Coughlan and Soberman suggest that outlets are a way for manufacturers to reach shoppers that they can't reach effectively with malls, namely those that demand steep discounts but don't care as much about service or ambiance.
Marketing professors Gonca Soysal of the University of Texas in Dallas and Lakshman Krishnamurthi of Northwestern said a 2015 study that outlets can be effective at familiarizing price-sensitive shoppers to an upscale brand they usually avoid. Once such shoppers are comfortable with the brand, they are more willing to pay full price at traditional stores.
Retail experts report that manufacturers take care to differentiate what they offer in outlet stores from what they offer in traditional stores to avoid "cannibalization," which is what happens when a brand's stores steal business from each other.
Some manufacturers provide fewer services and a less luxurious setting in their outlets compared to their traditional stores. Some sell cheaper merchandise that never appears at their traditional stores. Some release merchandise later in the season; in some cases, it appears traditional stores are given a few weeks to sell a merchandise at full price and, when they begin mid-season discounts, the merchandise appears at outlets with exactly the same discounts.
These strategies apparently work because traditional stores are reacting to the success of outlets by emulating them.

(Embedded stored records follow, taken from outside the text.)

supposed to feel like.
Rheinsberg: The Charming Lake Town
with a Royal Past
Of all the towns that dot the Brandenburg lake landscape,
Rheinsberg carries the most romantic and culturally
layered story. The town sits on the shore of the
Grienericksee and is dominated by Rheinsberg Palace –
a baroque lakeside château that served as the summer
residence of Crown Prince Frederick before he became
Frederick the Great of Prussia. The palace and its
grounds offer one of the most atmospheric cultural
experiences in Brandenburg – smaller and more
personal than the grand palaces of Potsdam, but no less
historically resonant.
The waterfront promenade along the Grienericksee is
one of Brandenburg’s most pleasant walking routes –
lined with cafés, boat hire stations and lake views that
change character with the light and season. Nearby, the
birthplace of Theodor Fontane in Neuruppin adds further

Abercrombie & Fitch, American Eagle Outfitters, Gap, J.Crew and Sears have converted traditional stores at malls in secondary and tertiary markets to outlet stores, according to writer Joel Groover in Shopping Centers Today in 2015. Macy's, which didn't have an outlet store, opened Macy's Backstage in 2015.
A case study
But not all outlets have an impact on nearby malls.
That's not the case in Boise, Idaho, a metro area that, like Fargo, is surrounded by a large rural region.
When Boise Outlets opened in 1993 by the side of Interstate 84 as it exits the city's southeast, there already was a traditional mall. Boise Towne Square had opened seven years earlier.
At the outlet center, Morgan Beveridge, the on-site manager for the last four years, said he was there for the center's opening day and it was booming. But that changed with the recession of 2008-2009, he said, when many tenants left never to return. There's space for 33 tenants now but only six outlet tenants remain, he said. Some other spaces are filled by non-retail tenants such as a fitness club and a nonprofit group, he said, and the new owners plan to continue that trend of mixed-use development.
Linda Low, an administrative assistant at the mall, said recently that she hasn't seen any impact from the outlet center.
Beveridge said the outlet stores that remain are enjoying healthy sales from loyal customers, many of whom have been stopping on their way through Boise for years. These are shoppers who hate the crowds at malls, he said, and wouldn't otherwise stay very long in town.
The problem is, he said, some of the tenants aren't able to achieve the traffic volume their corporate owners would wish.